利用结构信息语言模型对蛋白质复合物进行反向折叠可实现无监督抗体进化。

Inverse folding of protein complexes with a structure-informed language model enables unsupervised antibody evolution.

作者信息

Shanker Varun R, Bruun Theodora U J, Hie Brian L, Kim Peter S

机构信息

Stanford Biophysics Program, Stanford University School of Medicine, Stanford, CA 94305, USA.

Stanford Medical Scientist Training Program, Stanford University School of Medicine, Stanford CA 94305, USA.

出版信息

bioRxiv. 2023 Dec 21:2023.12.19.572475. doi: 10.1101/2023.12.19.572475.

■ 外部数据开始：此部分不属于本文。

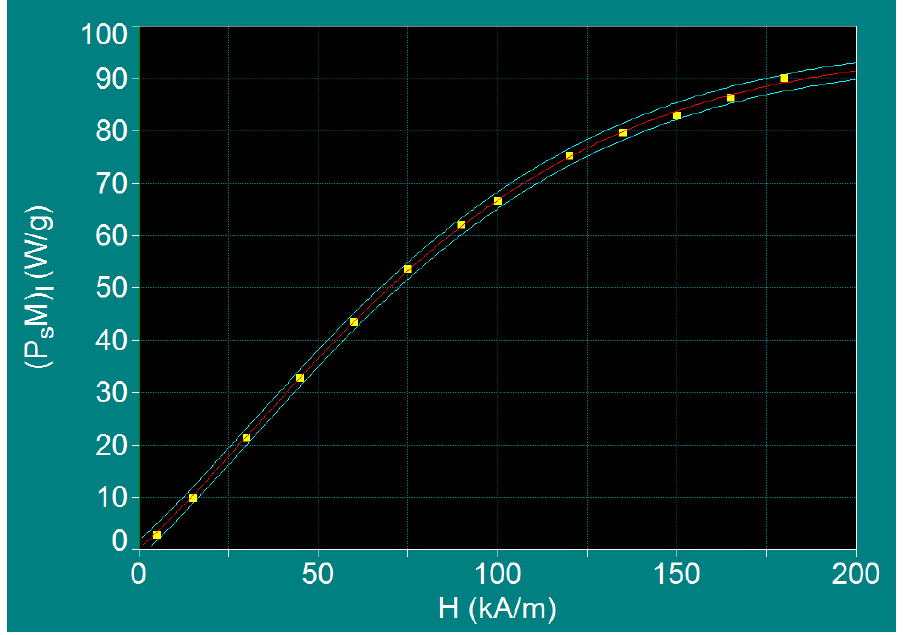
Figure 8. The variation of maximum specific loss power within the admissible biological limits (P sM ) l as a function of the magnetic field H in the case of CoFe 2 O 4 nanoparticles. While analyzing this dependence, it was observed that, in the case of CoFe 2 O 4 nanoparticles, the maximum specific loss power (P sM ) l increases proportionally with the increase of the magnetic field up to 90–100 kA/m. Above these values, the maximum specific loss power tends towards saturation.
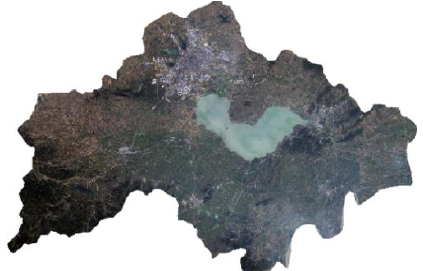
Figure 2 2015 Satellite imagery of Chaohu Lake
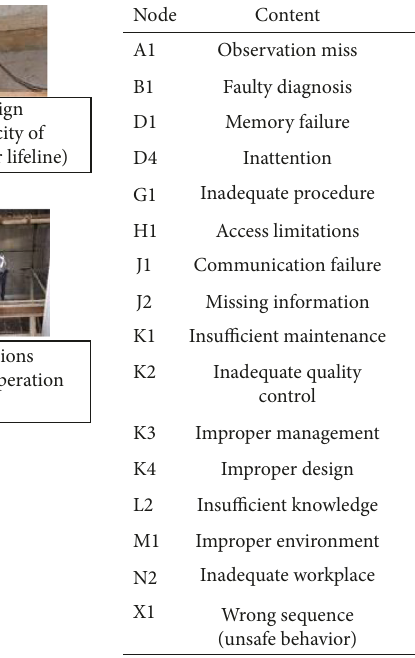
Figure 1: Human error model for construction industry using an elevator installation as an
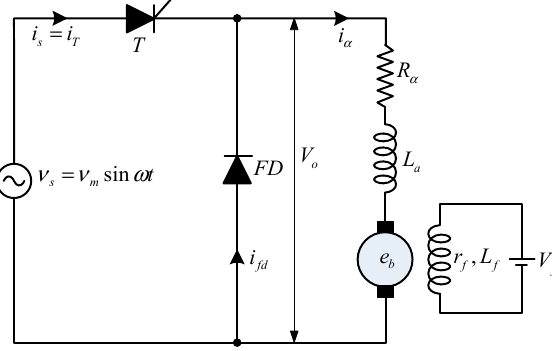
Figure 4. Single-phase half wave converter drive.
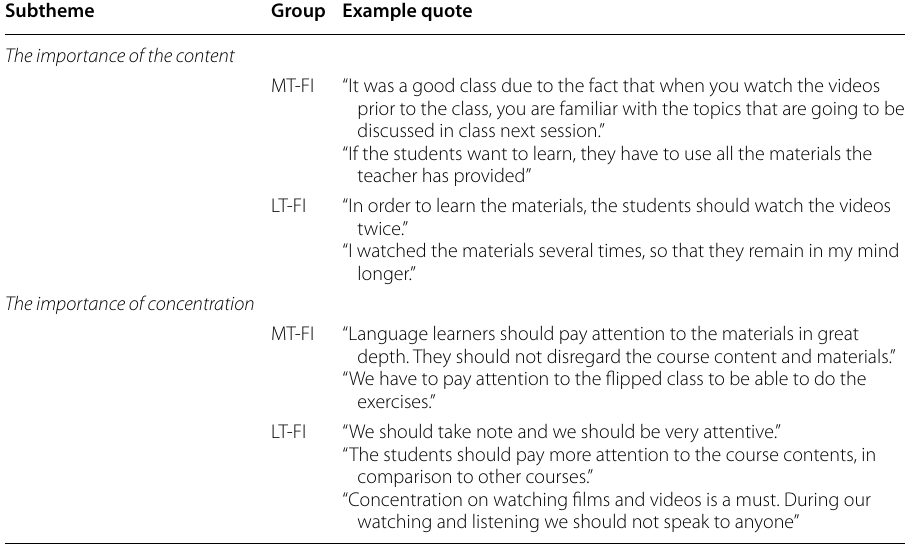
Table 11 Learning outcomes of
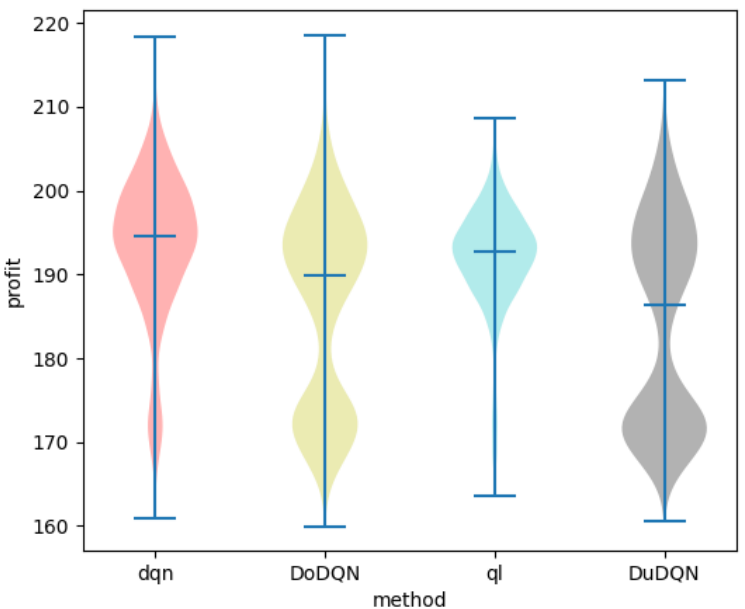
Figure 14. Comparison of profit using different methods.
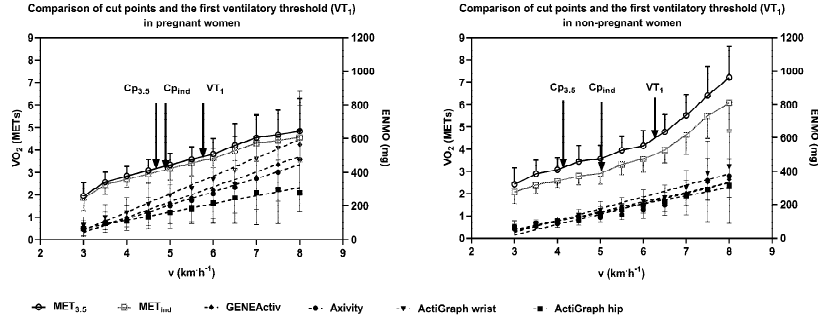
Figure 1. Mean ± SD oxygen uptake (VO 2 ) expressed in MET 3.5 (1 MET = 3.5 mL/kg×min) and MET ind (1 MET = 3.7 ± 0.5/4.2 ± 0.6 mL/kg×min in pregnant/nonpregnant women) as well as the Euclidian norm minus one (ENMO= √ (a x2 +a y2 +a z2 ) ‐ 1g) from GENEActiv, Axivity, ActiGraph wrist and hip for each single load step of the incremental walking test (IWT). Arrows mark cut point values determined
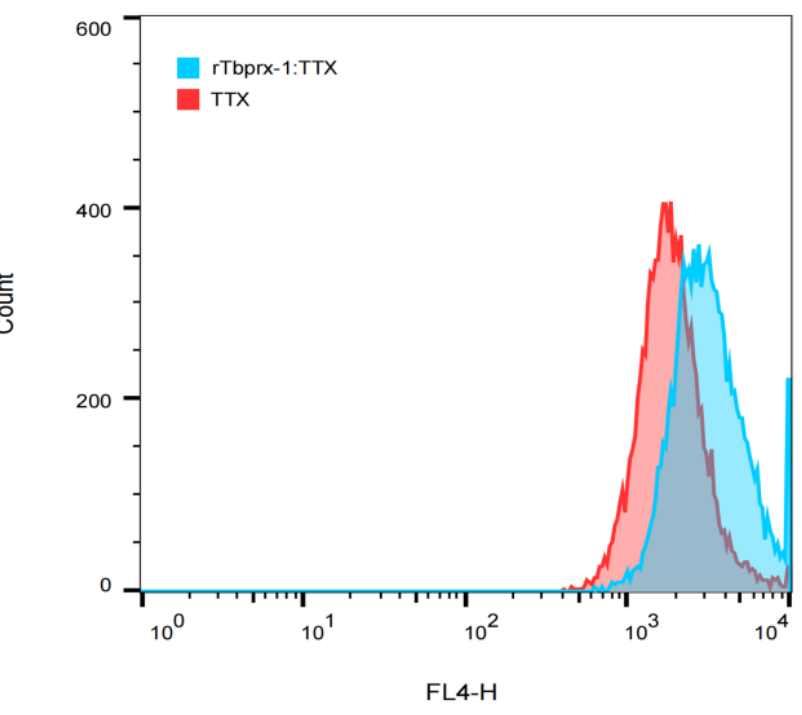
Figure 8. Binding activity of rTbprx-1 with tetrodotoxin (TTX). Steady—state fitting to obtain the KD value of rTbprx-1.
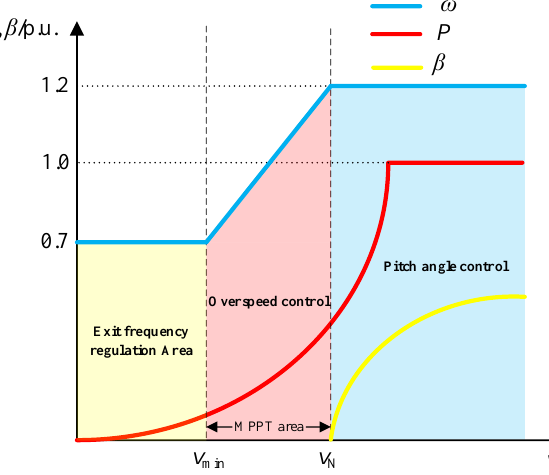
Figure 2. The range of wind power primary frequency control.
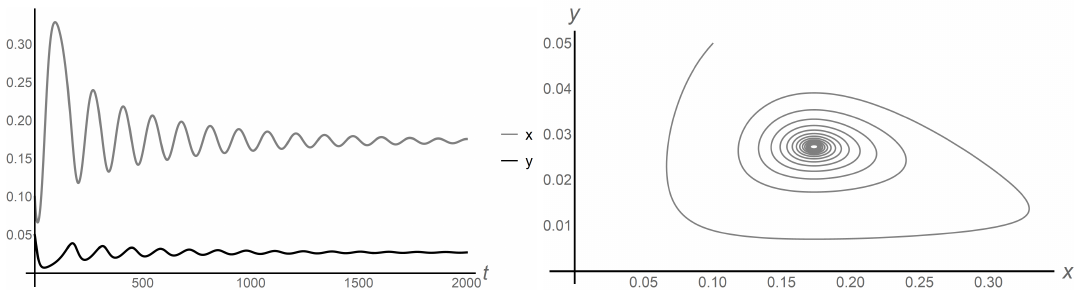
Figure 2. Left panel : trajectories of the prey and predator populations from model (1) towards the internal equilibrium E ∗ (0.1734, 0.0273). Right panel : the corresponding phase plane portrait. Parameter values: r = 0.18, α = 2.5; all the other values as in Table 1.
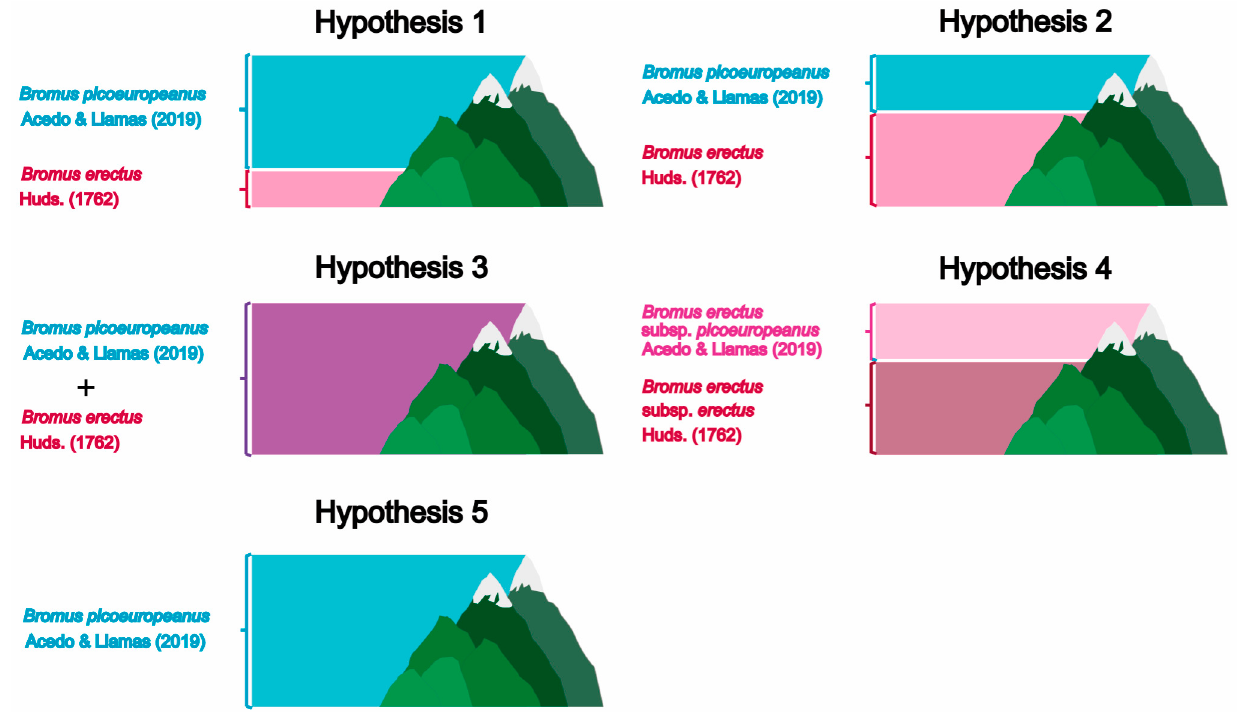
Figure 2. The five hypotheses of the occurrence of Bromus erectus s. s. and Bromus picoeuropeanus in Picos de Europa. Hypothesis 1 assumes that B. erectus s. s. and B. picoeuropeanus are two distinct species, being the altitudinal range of B. erectus s. s. described by Baˇciˇc and Jogan [38]; Hypothesis 2 also assumes the existence of two different species with the altitudinal range given by Acedo and Llamas [29] and Hudson [50]; Hypothesis 3 assumes the existence of two distinct species that would co-occur in Picos de Europa; Hypothesis 4 assumes that B. picoeuropeanus would be a subspecies of B. erectus s. s. with the altitudinal range proposed by Acedo and Llamas [29] for B. picoeuropeanus ; Hypothesis 5 assumes the existence of both species, B. picoeuropeanus being the only one found in Picos de Europa.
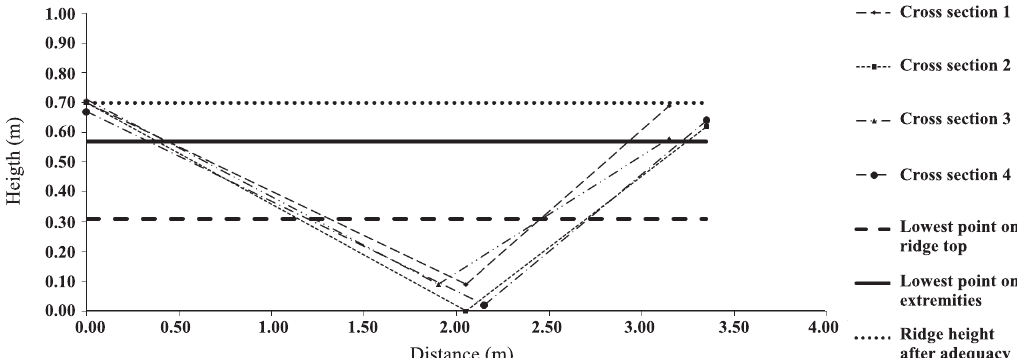
figure 3. cross section profile of the channel of terrace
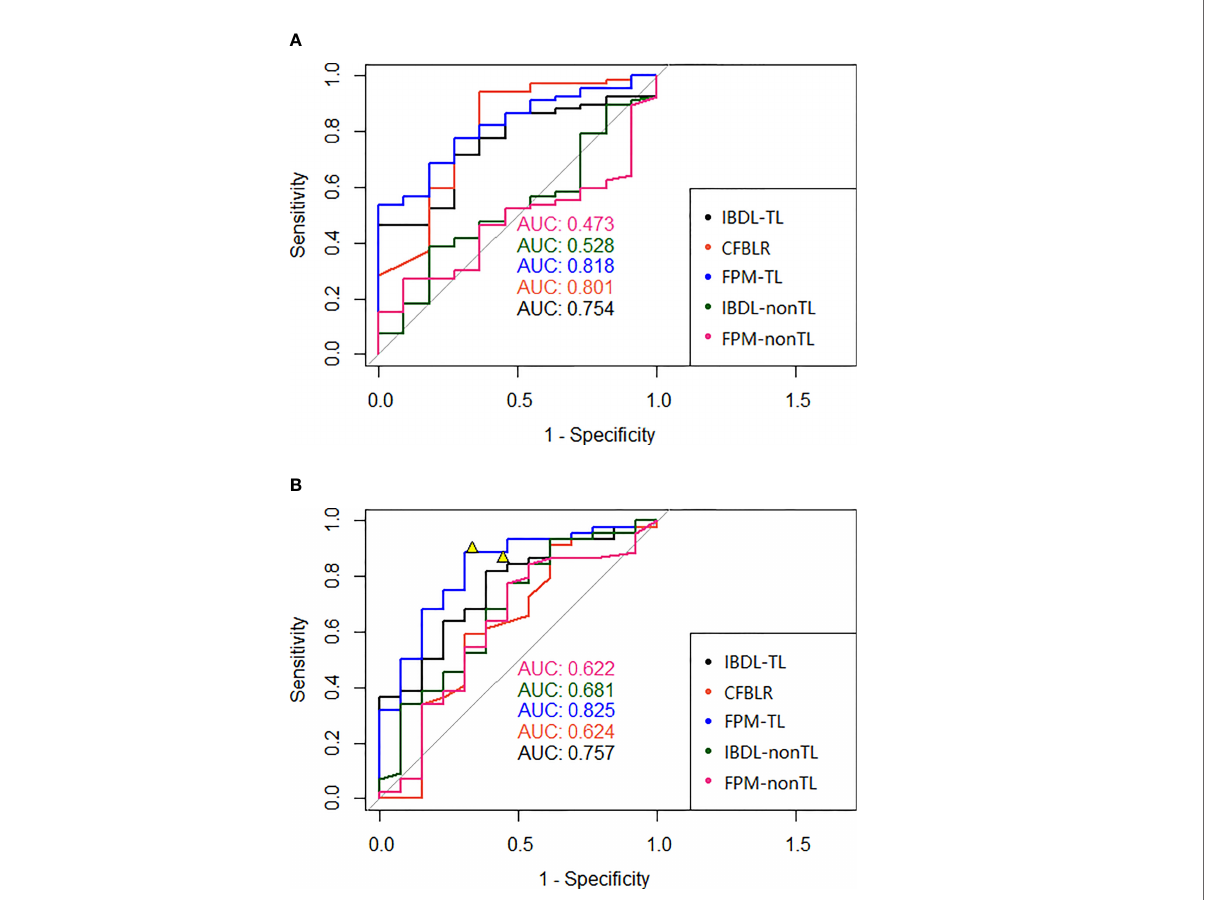
FIGURE 3 | (A) The ROC of each model (clinical model, two image feature models with or without transfer learning, and two fusion models with or without transfer learning) in the test data set of our hospital was presented in (A) ; (B) The ROC of each model (clinical model, two image feature models with or without transfer learning, and two fusion models with or without transfer learning) of the independent test data set in the external hospital was presented in (B) . The fi gures also showed two representative points of the interpretation doctors. AUC, Area under the ROC curve; IBDL-TL, Image-based Deep Learning (transfer learning) model; CFBLR, clinical feature based regression; FPM-TL, fusion prediction model (transfer learning); IBDL-nonTL, Image-based Deep Learning (non-transfer learning) model; FPM-nonTL, fusion prediction model (non-transfer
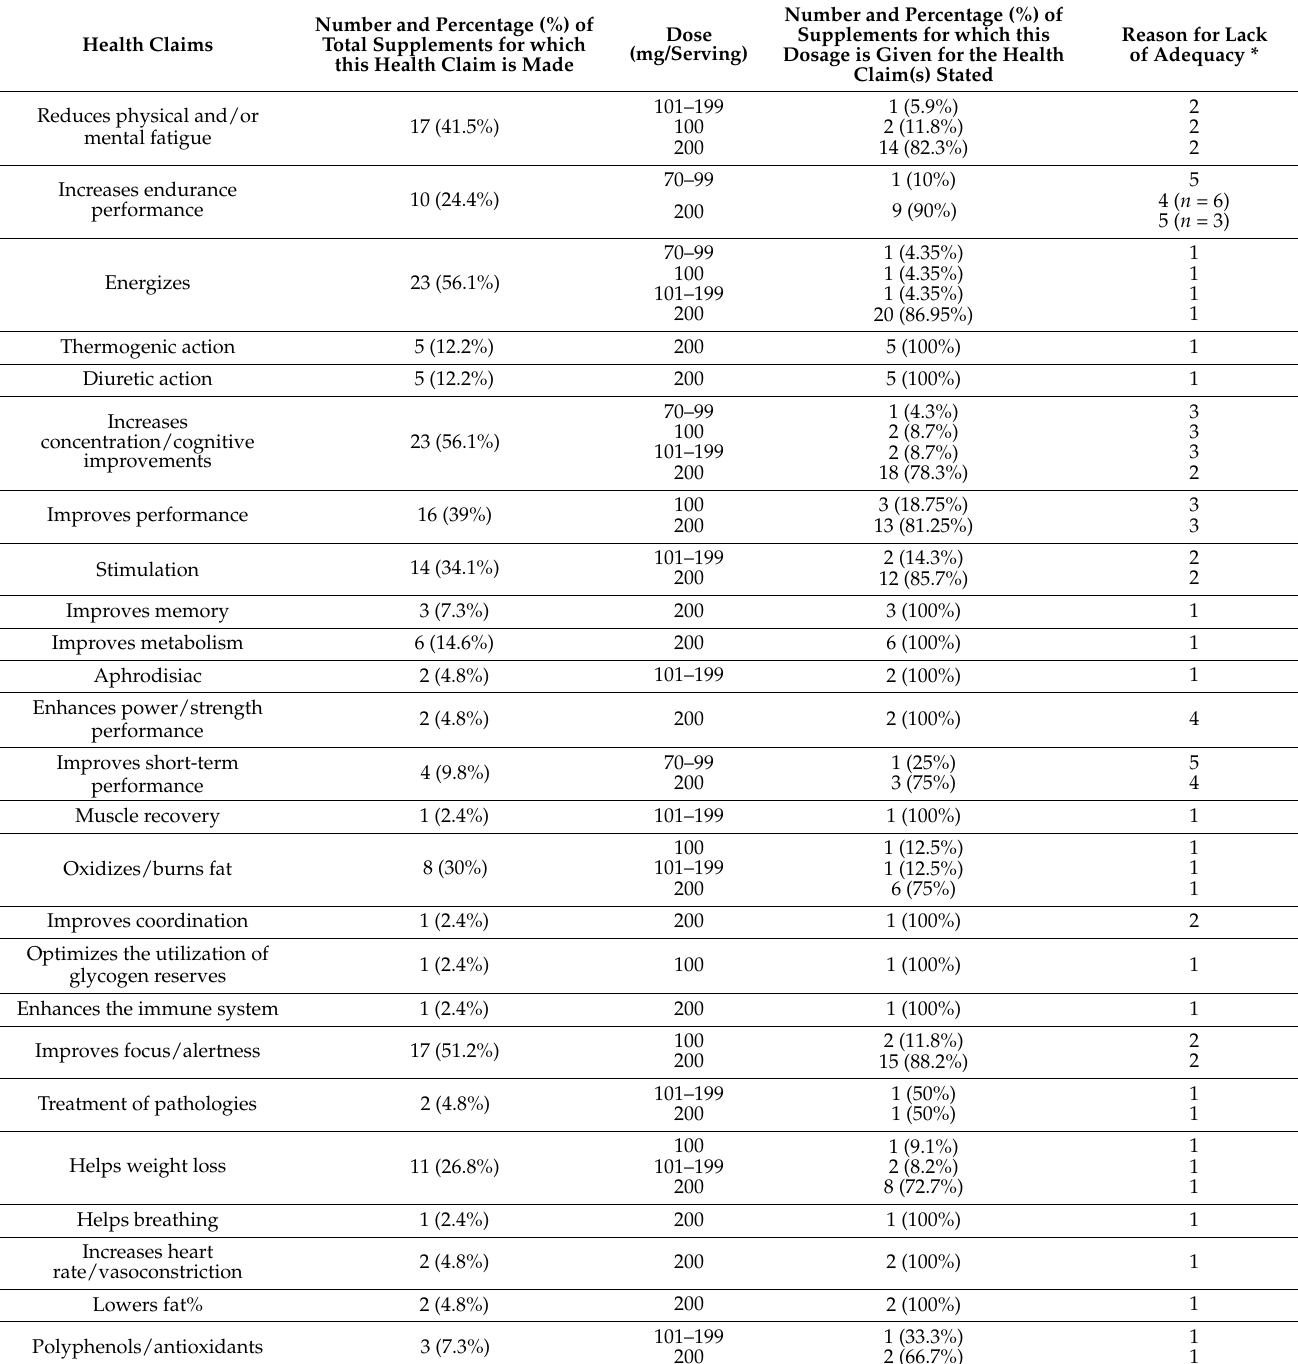
Table 1. Distribution of caffeine supplement doses according to health claims and their reasons of adequacy with European Food Safety Authority (EFSA) scientific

DOI:10.1101/2023.12.19.572475

PMID:38187780

原文链接:https://pmc.ncbi.nlm.nih.gov/articles/PMC10769282/

Abstract

Large language models trained on sequence information alone are capable of learning high level principles of protein design. However, beyond sequence, the three-dimensional structures of proteins determine their specific function, activity, and evolvability. Here we show that a general protein language model augmented with protein structure backbone coordinates and trained on the inverse folding problem can guide evolution for diverse proteins without needing to explicitly model individual functional tasks. We demonstrate inverse folding to be an effective unsupervised, structure-based sequence optimization strategy that also generalizes to multimeric complexes by implicitly learning features of binding and amino acid epistasis. Using this approach, we screened ~30 variants of two therapeutic clinical antibodies used to treat SARS-CoV-2 infection and achieved up to 26-fold improvement in neutralization and 37-fold improvement in affinity against antibody-escaped viral variants-of-concern BQ.1.1 and XBB.1.5, respectively. In addition to substantial overall improvements in protein function, we find inverse folding performs with leading experimental success rates among other reported machine learning-guided directed evolution methods, without requiring any task-specific training data.

摘要

仅基于序列信息训练的大语言模型能够学习蛋白质设计的高级原理。然而，除了序列之外，蛋白质的三维结构决定了它们的特定功能、活性和进化能力。在这里，我们表明，一种通过蛋白质结构主链坐标增强并在反向折叠问题上进行训练的通用蛋白质语言模型，可以指导多种蛋白质的进化，而无需明确模拟个体功能任务。我们证明反向折叠是一种有效的无监督、基于结构的序列优化策略，通过隐式学习结合和氨基酸上位性的特征，它也适用于多聚体复合物。使用这种方法，我们筛选了用于治疗SARS-CoV-2感染的两种治疗性临床抗体的约30个变体，分别使针对抗体逃逸的关注病毒变体BQ.1.1和XBB.1.5的中和能力提高了26倍，亲和力提高了37倍。除了蛋白质功能的大幅整体改善外，我们发现反向折叠在其他已报道的机器学习指导的定向进化方法中具有领先的实验成功率，且无需任何特定任务的训练数据。